What is myofascial pain?
Myofascial pain is a condition affecting the skeletal muscles of the body and can affect the jaw, face, and neck muscles. Myofascial pain leads to trigger points (colloquially described as muscle knots) in the muscle tissue that can lead to severe pain and inability to move the affected body part, or with a lot of discomfort. Anatomically, skeletal muscles are separated by layers of deep fascia which consist of collagen and other connective tissue.

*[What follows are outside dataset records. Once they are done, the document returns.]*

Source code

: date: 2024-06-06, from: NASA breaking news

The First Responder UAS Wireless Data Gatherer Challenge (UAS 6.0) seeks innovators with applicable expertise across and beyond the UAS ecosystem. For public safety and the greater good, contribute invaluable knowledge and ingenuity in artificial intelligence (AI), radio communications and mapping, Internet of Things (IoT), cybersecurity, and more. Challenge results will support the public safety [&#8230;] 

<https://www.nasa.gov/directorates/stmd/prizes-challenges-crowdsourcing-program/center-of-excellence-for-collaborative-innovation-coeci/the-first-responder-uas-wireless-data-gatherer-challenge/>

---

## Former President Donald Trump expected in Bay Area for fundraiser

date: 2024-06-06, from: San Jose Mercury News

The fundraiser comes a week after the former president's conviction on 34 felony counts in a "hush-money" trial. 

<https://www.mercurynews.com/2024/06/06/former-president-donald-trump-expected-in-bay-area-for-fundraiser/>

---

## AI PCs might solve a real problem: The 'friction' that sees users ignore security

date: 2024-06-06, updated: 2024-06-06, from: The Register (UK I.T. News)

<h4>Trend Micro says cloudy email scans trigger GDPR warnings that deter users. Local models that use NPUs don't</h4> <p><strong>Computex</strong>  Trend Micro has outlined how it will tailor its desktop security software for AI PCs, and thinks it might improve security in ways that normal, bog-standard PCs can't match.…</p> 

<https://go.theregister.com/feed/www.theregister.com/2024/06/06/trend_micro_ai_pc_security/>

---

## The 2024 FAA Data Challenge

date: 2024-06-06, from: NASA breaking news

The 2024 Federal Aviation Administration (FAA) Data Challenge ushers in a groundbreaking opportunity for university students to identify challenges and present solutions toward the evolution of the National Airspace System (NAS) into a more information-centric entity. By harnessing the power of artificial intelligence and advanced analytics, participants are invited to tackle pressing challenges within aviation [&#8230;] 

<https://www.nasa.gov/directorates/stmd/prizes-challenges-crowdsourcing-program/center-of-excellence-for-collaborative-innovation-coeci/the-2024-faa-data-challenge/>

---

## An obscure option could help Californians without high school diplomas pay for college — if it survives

The elastic property of deep fascia is essential for normal and healthy muscle function, such as neck movement or chewing. Essentially, myofascial pain pertains to the damage of deep fascia and associated muscle malfunction.
What are trigger points? What are other symptoms of myofascial pain?
Trigger points can arise from acute trauma, repetitive overuse of muscles or without any particular reason. Trigger points are characterized as nodules that stimulate pain receptors when touched. The trigger point can refer pain to other muscles and body parts. Some examples to illustrate how trigger points refer pain include:
· pain felt behind the eyes caused by a trigger point in the neck muscles
· a phantom toothache caused by a trigger point in the jaw muscles
· temple headache caused by trigger points in the neck and jaw
Mechanistically, trigger points are taut muscle fibers that release pain-producing neurotransmitters, which stimulate pain receptors (Robbins, 2014). Due to the referral pattern of these trigger points, the diagnosis of myofascial pain can be tricky and a thorough manual palpation of the head, neck and jaw is highly recommended.
Could muscle knots be the cause of facial pain, headaches and TMJ?
Absolutely! Trigger points, or ‘knots’, in the trapezius (upper neck and shoulder blades), sternocleidomastoid (neck), and the temporalis (along the sides of the skull) of the cervical musculature commonly cause facial pain (Robbins, 2014). Headaches and temporomandibular joint pain (TMJ) are characteristics of facial pain. Chronic headaches, such as migraines and tension-type headaches, may derive or be intensified by trigger points in the trapezius and sternocleidomastoid. Trigger points in the sternocleidomastoid and temporalis can refer pain to the temporomandibular joint area (Robbins, 2014).
References: Robbins, Matthew S. and et al. “Trigger Point Injections for Headache Disorders: Expert Consensus Methodology and Narrative Review.” Wiley Periodicals 54.9 (2014): Pages 1441-1459.